##### Dataset records

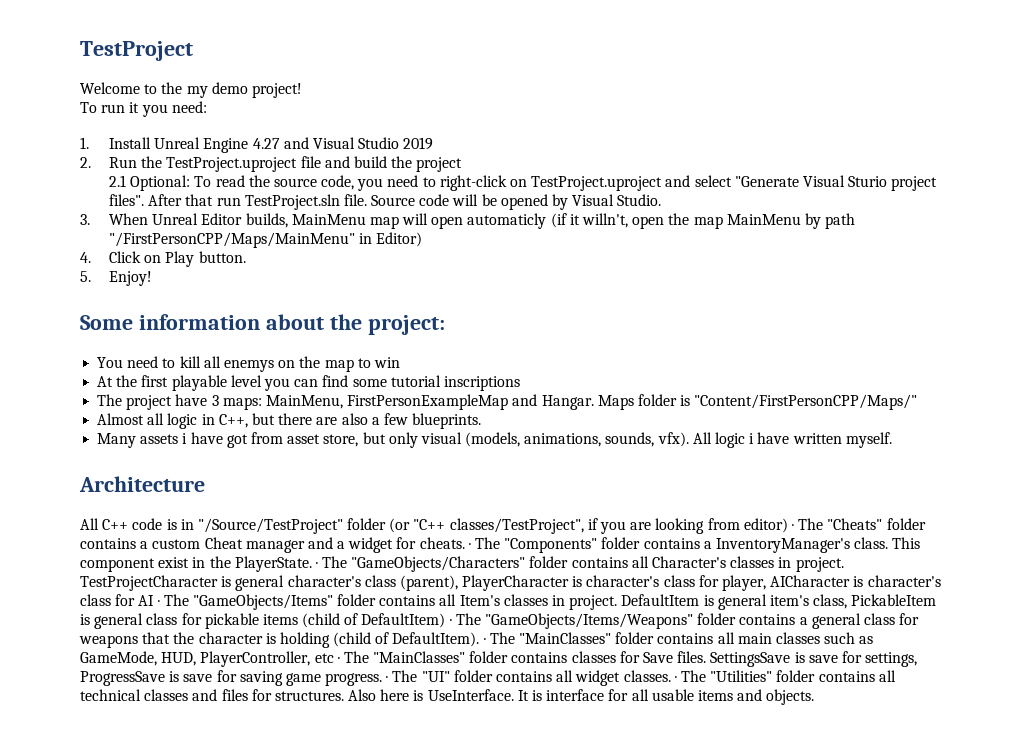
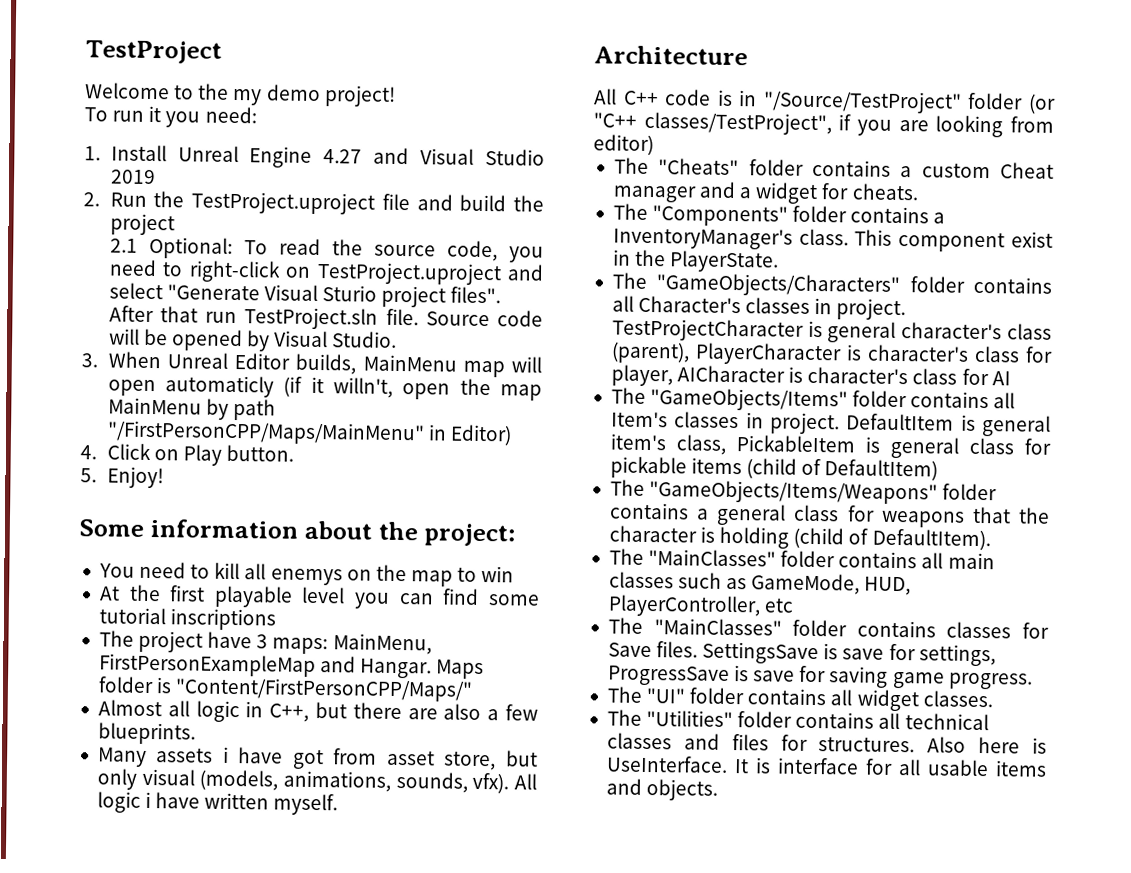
[791,524,794,530] · -> (654, 145) //
[468,543,471,549] · -> (919, 192) //
[315,562,318,568] · -> (780, 261) //
[157,600,160,606] · -> (1011, 378) //
[449,619,452,625] · -> (939, 470) //
[483,638,486,644] · -> (991, 539) //
[337,657,340,663] · -> (795, 605) //
[386,676,389,682] · -> (1033, 681) //
[674,676,677,682] · -> (993, 699) //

##########

● **Work to complete**: An exact copy of all the records, free of pictures, is the expected answer.

● **Written response**:
[791,524,794,530] · -> (654, 145) //
[468,543,471,549] · -> (919, 192) //
[315,562,318,568] · -> (780, 261) //
[157,600,160,606] · -> (1011, 378) //
[449,619,452,625] · -> (939, 470) //
[483,638,486,644] · -> (991, 539) //
[337,657,340,663] · -> (795, 605) //
[386,676,389,682] · -> (1033, 681) //
[674,676,677,682] · -> (993, 699) //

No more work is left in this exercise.